/embed/* routes redirect to /login on self-hosted, breaking iframe embeds

[julianwitzel]

Description

On self-hosted deployments, the /embed/<videoId> route incorrectly redirects unauthenticated visitors to /login, making iframe embeds unusable. The /s/<videoId> share-page route works correctly because it's whitelisted; /embed/* was apparently overlooked.

Reproduction

1. Self-host Cap with NEXT_PUBLIC_IS_CAP unset (or set to anything other than "true")
2. Make a video public
3. Copy the embed code from the share page (e.g. <iframe src="https://your-cap.example.com/embed/abc123">)
4. Open the iframe URL directly in a new private/incognito tab — observe the redirect to /login

Expected: The embed page renders the video player, regardless of authentication state, when the underlying video is public — same as /s/<videoId> does today.

Actual: Server returns 307 Location: /login. The iframe loads the login page (or, if the user is logged in, the dashboard, depending on auth state).

Root cause

In apps/web/proxy.ts (lines 38-56), the self-hosted whitelist allows /s/, /dashboard, /api, /login, /signup, /invite, /self-hosting, /terms, /verify-otp — but not /embed/:

if (buildEnv.NEXT_PUBLIC_IS_CAP !== "true") {
  if (
    !(
      path.startsWith("/s/") ||
      path.startsWith("/middleware") ||
      path.startsWith("/dashboard") ||
      path.startsWith("/onboarding") ||
      path.startsWith("/api") ||
      path.startsWith("/login") ||
      path.startsWith("/signup") ||
      path.startsWith("/invite") ||
      path.startsWith("/self-hosting") ||
      path.startsWith("/terms") ||
      path.startsWith("/verify-otp")
      // /embed missing here
    ) &&
    process.env.NODE_ENV !== "development"
  )
    return NextResponse.redirect(new URL("/login", url.origin));

The /embed/[videoId]/page.tsx itself uses provideOptionalAuth and gracefully handles missing auth, so the page is built correctly — it's just unreachable due to the proxy redirect.

Fix

Add path.startsWith("/embed/") to the whitelist. One-line change.

Verified via

• curl -i https://my-cap.example.com/embed/<videoId> returns 307 Location: /login
• Same behavior with direct IP via --resolve, ruling out Cloudflare/CDN
• Same behavior in private browser tabs

Environment

• Cap version: ghcr.io/capsoftware/cap-web:latest (current as of 2026-04-28)
• Configuration: standard self-hosted Docker compose
• All other features working: Studio Mode recording, share-page playback, auth via Google OAuth + magic link

[linear]

CAP-696

[tembo]

This is a duplicate of #906, which has an open PR #1415 that addresses this exact issue. The PR adds the same fix you identified - adding path.startsWith("/embed/") to the whitelist.
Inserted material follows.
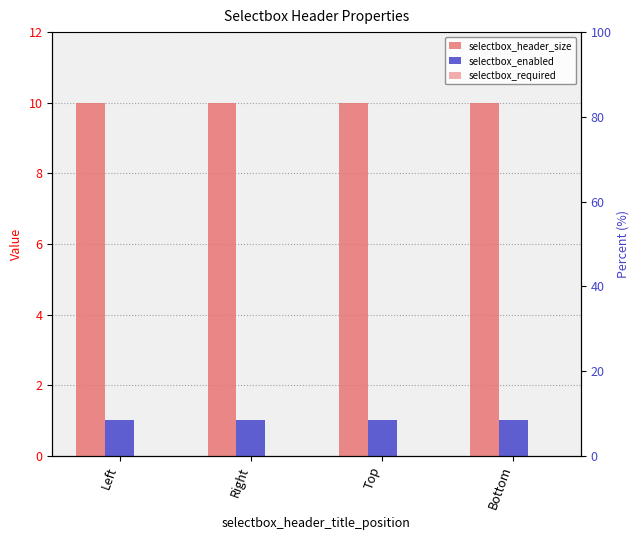

Which category has the lowest value across all series?

Left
A note on the file location: the codebase has been refactored since PR #1415 was opened. The self-hosted whitelist logic has moved from apps/web/middleware.ts to apps/web/proxy.ts, so the fix would now need to be applied around line 42 in proxy.ts rather than in middleware.ts.
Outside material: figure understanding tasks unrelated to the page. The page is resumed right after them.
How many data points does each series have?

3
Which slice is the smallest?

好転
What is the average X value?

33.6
Your diagnosis is spot-on - the embed page at apps/web/app/embed/[videoId]/page.tsx already uses provideOptionalAuth (line 103 and 193), so it handles unauthenticated requests correctly. The only blocker is the proxy redirect.

[bskthefirst]

Hi @julianwitzel -- I have opened PR #1802 that fixes this for self-hosted instances by adding /embed/* to the proxy whitelist. Would appreciate your eyes on it!